The Swiss are worried about lobsters.
They are concerned that lobsters are sentient and can feel pain. So, if you want to eat a lobster in Switzerland, you can’t drop it, live, into a pot of boiling water, which is the preferred cooking method in Maine and other lobster-loving states. Instead, according to this article in USA Today, you need to either electrocute the lobster, or lull it into an insensate state by dipping it in salt water — and then stabbing it in the brain. I’m not sure, frankly, why those methods are viewed as more humane than the classic drop into a pot of boiling water approach, but we’ll just have to take the word of the Swiss — who don’t eat many lobsters in any event — that the lobsters would prefer the electric chair or a knife to the brain.
Switzerland’s constitution apparently has an “animal dignity” provision, and Switzerland is a leader in the animal rights movement. Swiss laws enacted in furtherance of that constitutional protection say that dogs can’t be punished for barking and that anyone who flushes an unwanted goldfish down the toilet violates the law.

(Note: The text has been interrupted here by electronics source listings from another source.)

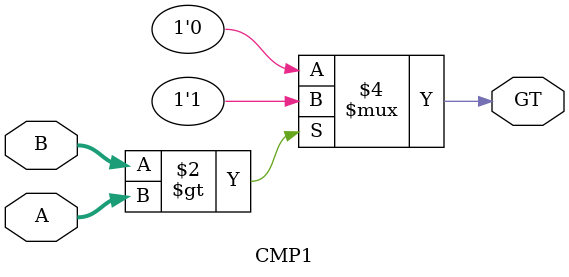
<source format=v>
`timescale 1ns / 1ps
module CMP1(input [31:0] A, B, output reg GT);
always @(*)
begin
if(B>A)
GT= 1;
else
GT= 0;
end
endmodule
</source>
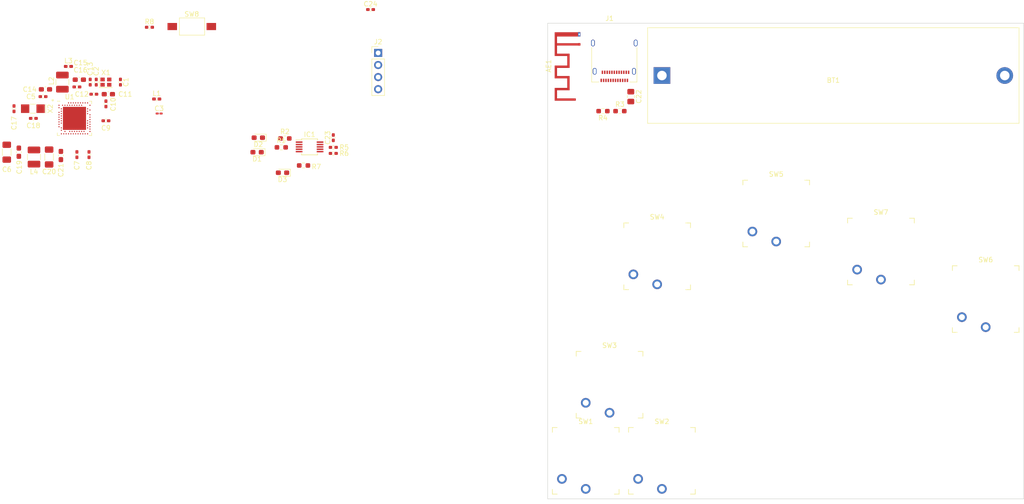
<source format=kicad_pcb>
(kicad_pcb (version 20210228) (generator pcbnew)

  (general
    (thickness 1.6)
  )

  (paper "A4")
  (layers
    (0 "F.Cu" signal)
    (31 "B.Cu" signal)
    (32 "B.Adhes" user "B.Adhesive")
    (33 "F.Adhes" user "F.Adhesive")
    (34 "B.Paste" user)
    (35 "F.Paste" user)
    (36 "B.SilkS" user "B.Silkscreen")
    (37 "F.SilkS" user "F.Silkscreen")
    (38 "B.Mask" user)
    (39 "F.Mask" user)
    (40 "Dwgs.User" user "User.Drawings")
    (41 "Cmts.User" user "User.Comments")
    (42 "Eco1.User" user "User.Eco1")
    (43 "Eco2.User" user "User.Eco2")
    (44 "Edge.Cuts" user)
    (45 "Margin" user)
    (46 "B.CrtYd" user "B.Courtyard")
    (47 "F.CrtYd" user "F.Courtyard")
    (48 "B.Fab" user)
    (49 "F.Fab" user)
    (50 "User.1" user)
    (51 "User.2" user)
    (52 "User.3" user)
    (53 "User.4" user)
    (54 "User.5" user)
    (55 "User.6" user)
    (56 "User.7" user)
    (57 "User.8" user)
    (58 "User.9" user)
  )

  (setup
    (pad_to_mask_clearance 0)
    (pcbplotparams
      (layerselection 0x00010fc_ffffffff)
      (disableapertmacros false)
      (usegerberextensions false)
      (usegerberattributes true)
      (usegerberadvancedattributes true)
      (creategerberjobfile true)
      (svguseinch false)
      (svgprecision 6)
      (excludeedgelayer true)
      (plotframeref false)
      (viasonmask false)
      (mode 1)
      (useauxorigin false)
      (hpglpennumber 1)
      (hpglpenspeed 20)
      (hpglpendiameter 15.000000)
      (dxfpolygonmode true)
      (dxfimperialunits true)
      (dxfusepcbnewfont true)
      (psnegative false)
      (psa4output false)
      (plotreference true)
      (plotvalue true)
      (plotinvisibletext false)
      (sketchpadsonfab false)
      (subtractmaskfromsilk false)
      (outputformat 1)
      (mirror false)
      (drillshape 1)
      (scaleselection 1)
      (outputdirectory "")
    )
  )


  (net 0 "")
  (net 1 "Net-(AE1-Pad1)")
  (net 2 "V_BAT")
  (net 3 "GND")
  (net 4 "Net-(C1-Pad2)")
  (net 5 "Net-(C2-Pad2)")
  (net 6 "Net-(C3-Pad1)")
  (net 7 "Net-(C5-Pad1)")
  (net 8 "VDD")
  (net 9 "Net-(C9-Pad1)")
  (net 10 "DEC4_6")
  (net 11 "Net-(C11-Pad1)")
  (net 12 "Net-(C13-Pad1)")
  (net 13 "Net-(C17-Pad2)")
  (net 14 "Net-(C18-Pad2)")
  (net 15 "Net-(C20-Pad2)")
  (net 16 "+5V")
  (net 17 "Net-(D1-Pad1)")
  (net 18 "Net-(D2-Pad1)")
  (net 19 "Net-(D3-Pad1)")
  (net 20 "Net-(IC1-Pad8)")
  (net 21 "Net-(IC1-Pad7)")
  (net 22 "Net-(IC1-Pad6)")
  (net 23 "Net-(IC1-Pad4)")
  (net 24 "Net-(IC1-Pad3)")
  (net 25 "unconnected-(J1-PadB8)")
  (net 26 "USB_D-")
  (net 27 "USB_D+")
  (net 28 "Net-(J1-PadB5)")
  (net 29 "unconnected-(J1-PadS1)")
  (net 30 "unconnected-(J1-PadA8)")
  (net 31 "Net-(J1-PadA5)")
  (net 32 "RST")
  (net 33 "SWDCLK")
  (net 34 "SWDIO")
  (net 35 "Net-(L2-Pad2)")
  (net 36 "DCC")
  (net 37 "Net-(L4-Pad1)")
  (net 38 "Net-(R8-Pad2)")
  (net 39 "Net-(SW1-Pad2)")
  (net 40 "Net-(SW2-Pad2)")
  (net 41 "Net-(SW3-Pad2)")
  (net 42 "Net-(SW4-Pad2)")
  (net 43 "Net-(SW5-Pad2)")
  (net 44 "Net-(SW6-Pad2)")
  (net 45 "Net-(SW7-Pad2)")
  (net 46 "unconnected-(U1-PadW24)")
  (net 47 "unconnected-(U1-PadU24)")
  (net 48 "unconnected-(U1-PadR24)")
  (net 49 "unconnected-(U1-PadL24)")
  (net 50 "unconnected-(U1-PadJ24)")
  (net 51 "unconnected-(U1-PadY23)")
  (net 52 "unconnected-(U1-PadV23)")
  (net 53 "unconnected-(U1-PadT23)")
  (net 54 "unconnected-(U1-PadP23)")
  (net 55 "unconnected-(U1-PadA20)")
  (net 56 "unconnected-(U1-PadA16)")
  (net 57 "unconnected-(U1-PadA14)")
  (net 58 "unconnected-(U1-PadA12)")
  (net 59 "unconnected-(U1-PadA10)")
  (net 60 "unconnected-(U1-PadB19)")
  (net 61 "unconnected-(U1-PadB17)")
  (net 62 "unconnected-(U1-PadB15)")
  (net 63 "unconnected-(U1-PadB13)")
  (net 64 "unconnected-(U1-PadB11)")
  (net 65 "unconnected-(U1-PadB9)")
  (net 66 "unconnected-(U1-PadAC17)")
  (net 67 "unconnected-(U1-PadAC19)")
  (net 68 "unconnected-(U1-PadAD22)")
  (net 69 "unconnected-(U1-PadAD20)")
  (net 70 "unconnected-(U1-PadAD18)")
  (net 71 "unconnected-(U1-PadH2)")
  (net 72 "unconnected-(U1-PadK2)")
  (net 73 "unconnected-(U1-PadM2)")
  (net 74 "unconnected-(U1-PadP2)")
  (net 75 "unconnected-(U1-PadT2)")
  (net 76 "unconnected-(U1-PadG1)")
  (net 77 "unconnected-(U1-PadJ1)")
  (net 78 "unconnected-(U1-PadL1)")
  (net 79 "unconnected-(U1-PadN1)")
  (net 80 "unconnected-(U1-PadR1)")
  (net 81 "unconnected-(U1-PadU1)")
  (net 82 "unconnected-(U1-PadAC21)")
  (net 83 "unconnected-(U1-PadA8)")

  (footprint "Resistor_SMD:R_0603_1608Metric_Pad0.98x0.95mm_HandSolder" (layer "F.Cu") (at 27.178 30.48))

  (footprint "Button_Switch_SMD:SW_SPST_PTS636" (layer "F.Cu") (at -62.738 12.7))

  (footprint "Capacitor_SMD:C_0402_1005Metric_Pad0.74x0.62mm_HandSolder" (layer "F.Cu") (at -86.868 25.4))

  (footprint "Inductor_SMD:L_1210_3225Metric_Pad1.42x2.65mm_HandSolder" (layer "F.Cu") (at -95.88 40.132 90))

  (footprint "LED_SMD:LED_0603_1608Metric_Pad1.05x0.95mm_HandSolder" (layer "F.Cu") (at -49.022 39.116 180))

  (footprint "Capacitor_SMD:C_0603_1608Metric_Pad1.08x0.95mm_HandSolder" (layer "F.Cu") (at -99.06 39.116 90))

  (footprint "Inductor_SMD:L_1210_3225Metric_Pad1.42x2.65mm_HandSolder" (layer "F.Cu") (at -89.916 24.384 90))

  (footprint "LED_SMD:LED_0603_1608Metric_Pad1.05x0.95mm_HandSolder" (layer "F.Cu") (at -43.688 43.434 180))

  (footprint "schematic:SW_PG1350" (layer "F.Cu") (at 20 104))

  (footprint "Package_DFN_QFN:Nordic_AQFN-73-1EP_7x7mm_P0.5mm" (layer "F.Cu") (at -87.376 32.004))

  (footprint "Capacitor_SMD:C_0402_1005Metric_Pad0.74x0.62mm_HandSolder" (layer "F.Cu") (at -86.868 39.624 -90))

  (footprint "Capacitor_SMD:C_0402_1005Metric_Pad0.74x0.62mm_HandSolder" (layer "F.Cu") (at -84.074 24.384 90))

  (footprint "schematic:SW_PG1350" (layer "F.Cu") (at 60 52))

  (footprint "Capacitor_SMD:C_1206_3216Metric_Pad1.33x1.80mm_HandSolder" (layer "F.Cu") (at -92.705 40.132 90))

  (footprint "Resistor_SMD:R_0603_1608Metric_Pad0.98x0.95mm_HandSolder" (layer "F.Cu") (at 23.622 30.48 180))

  (footprint "Resistor_SMD:R_0603_1608Metric_Pad0.98x0.95mm_HandSolder" (layer "F.Cu") (at -39.2665 41.91))

  (footprint "Resistor_SMD:R_0402_1005Metric_Pad0.72x0.64mm_HandSolder" (layer "F.Cu") (at -33.02 39.37 180))

  (footprint "schematic:SW_PG1350" (layer "F.Cu") (at 104 70))

  (footprint "Capacitor_SMD:C_0402_1005Metric_Pad0.74x0.62mm_HandSolder" (layer "F.Cu") (at -100.076 29.972 -90))

  (footprint "Capacitor_SMD:C_0805_2012Metric_Pad1.18x1.45mm_HandSolder" (layer "F.Cu") (at 29.464 27.432 -90))

  (footprint "Resistor_SMD:R_0402_1005Metric_Pad0.72x0.64mm_HandSolder" (layer "F.Cu") (at -33.02 38.1))

  (footprint "Capacitor_SMD:C_0402_1005Metric_Pad0.74x0.62mm_HandSolder" (layer "F.Cu") (at -77.724 24.384 -90))

  (footprint "Capacitor_SMD:C_0402_1005Metric_Pad0.74x0.62mm_HandSolder" (layer "F.Cu") (at -93.98 27.432 180))

  (footprint "Capacitor_SMD:C_0402_1005Metric_Pad0.74x0.62mm_HandSolder" (layer "F.Cu") (at -84.328 39.624 -90))

  (footprint "Resistor_SMD:R_0603_1608Metric_Pad0.98x0.95mm_HandSolder" (layer "F.Cu") (at -43.942 38.1))

  (footprint "schematic:SW_PG1350" (layer "F.Cu") (at 36 104))

  (footprint "Connector_PinHeader_2.54mm:PinHeader_1x04_P2.54mm_Vertical" (layer "F.Cu") (at -23.6 18.25))

  (footprint "Capacitor_SMD:C_0201_0603Metric_Pad0.64x0.40mm_HandSolder" (layer "F.Cu") (at -69.596 30.988))

  (footprint "Capacitor_SMD:C_0402_1005Metric_Pad0.74x0.62mm_HandSolder" (layer "F.Cu") (at -80.772 32.512))

  (footprint "Package_SO:MSOP-10_3x3mm_P0.5mm" (layer "F.Cu") (at -38 38))

  (footprint "Crystal:Crystal_SMD_2016-4Pin_2.0x1.6mm" (layer "F.Cu") (at -80.772 24.384))

  (footprint "schematic:SW_PG1350" (layer "F.Cu") (at 82 60))

  (footprint "Capacitor_SMD:C_0402_1005Metric_Pad0.74x0.62mm_HandSolder" (layer "F.Cu") (at -83.312 26.924))

  (footprint "LED_SMD:LED_0603_1608Metric_Pad1.05x0.95mm_HandSolder" (layer "F.Cu") (at -48.768 36.068 180))

  (footprint "schematic:SW_PG1350" (layer "F.Cu") (at 25 88))

  (footprint "Capacitor_SMD:C_0603_1608Metric_Pad1.08x0.95mm_HandSolder" (layer "F.Cu") (at -86.36 23.876))

  (footprint "Capacitor_SMD:C_0402_1005Metric_Pad0.74x0.62mm_HandSolder" (layer "F.Cu") (at -96.012 32.004))

  (footprint "Capacitor_SMD:C_0402_1005Metric_Pad0.74x0.62mm_HandSolder" (layer "F.Cu") (at -33.02 36.068 90))

  (footprint "Inductor_SMD:L_0402_1005Metric_Pad0.77x0.64mm_HandSolder" (layer "F.Cu") (at -70.104 27.94))

  (footprint "Battery:BatteryHolder_MPD_BH-18650-PC2" (layer "F.Cu") (at 36 23))

  (footprint "Capacitor_SMD:C_0402_1005Metric_Pad0.74x0.62mm_HandSolder" (layer "F.Cu") (at -82.804 24.384 -90))

  (footprint "Inductor_SMD:L_0402_1005Metric_Pad0.77x0.64mm_HandSolder" (layer "F.Cu") (at -88.646 21.082))

  (footprint "Crystal:Crystal_SMD_MicroCrystal_CC7V-T1A-2Pin_3.2x1.5mm_HandSoldering" (layer "F.Cu") (at -96.113 29.972 180))

  (footprint "Capacitor_SMD:C_1206_3216Metric_Pad1.33x1.80mm_HandSolder" (layer "F.Cu") (at -101.6 39.116 -90))

  (footprint "Resistor_SMD:R_0402_1005Metric_Pad0.72x0.64mm_HandSolder" (layer "F.Cu") (at -71.628 12.854))

  (footprint "Resistor_SMD:R_0603_1608Metric_Pad0.98x0.95mm_HandSolder" (layer "F.Cu") (at -43.18 36.228))

  (footprint "Connector_USB:USB_C_Receptacle_Amphenol_12401610E4-2A" (layer "F.Cu") (at 26 19 180))

  (footprint "schematic:SW_PG1350" (layer "F.Cu") (at 35 61))

  (footprint "Capacitor_SMD:C_0402_1005Metric_Pad0.74x0.62mm_HandSolder" (layer "F.Cu") (at -25.19 9.13))

  (footprint "Capacitor_SMD:C_0402_1005Metric_Pad0.74x0.62mm_HandSolder" (layer "F.Cu") (at -80.772 28.956 90))

  (footprint "RF_Antenna:Texas_SWRA117D_2.4GHz_Left" (layer "F.Cu") (at 18.625 16.45 90))

  (footprint "Capacitor_SMD:C_0603_1608Metric_Pad1.08x0.95mm_HandSolder" (layer "F.Cu")
    (tedit 5F68FEEF) (tstamp e015d672-5355-4cfc-ba20-b302d89c9d74)
    (at -93.472 25.908 180)
    (descr "Capacitor SMD 0603 (1608 Metric), square (rectangular) end terminal, IPC_7351 nominal with elongated pad for handsoldering. (Body size source: IPC-SM-782 page 76, https://www.pcb-3d.com/wordpress/wp-content/uploads/ipc-sm-782a_amendment_1_and_2.pdf), generated with kicad-footprint-generator")
    (tags "capacitor handsolder")
    (property "Sheetfile" "keychordz.kicad_sch")
    (property "She
... [9049 chars truncated]
</source>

The logical extension of this movement is to prevent humans from eating any animals, or for that matter domesticating them, breeding them, and preventing them from roaming free and impairing their liberty. And if humans can’t eat other animals, the “animal dignity” provision presumably would prevent one animal species from gobbling up another animal species, too. Why should humans be restrained, when other animals get off scot free? Bears shouldn’t be able to eat fish, for example, and hawks and eagles can’t snatch up eat mice or voles, and wolves and coyotes should be barred from eating chickens, rabbits, or your neighbor’s annoying little yapper dog.
This seems like a pretty confusing approach to the food chain. Me, I think I’ll still enjoy freshly boiled lobster.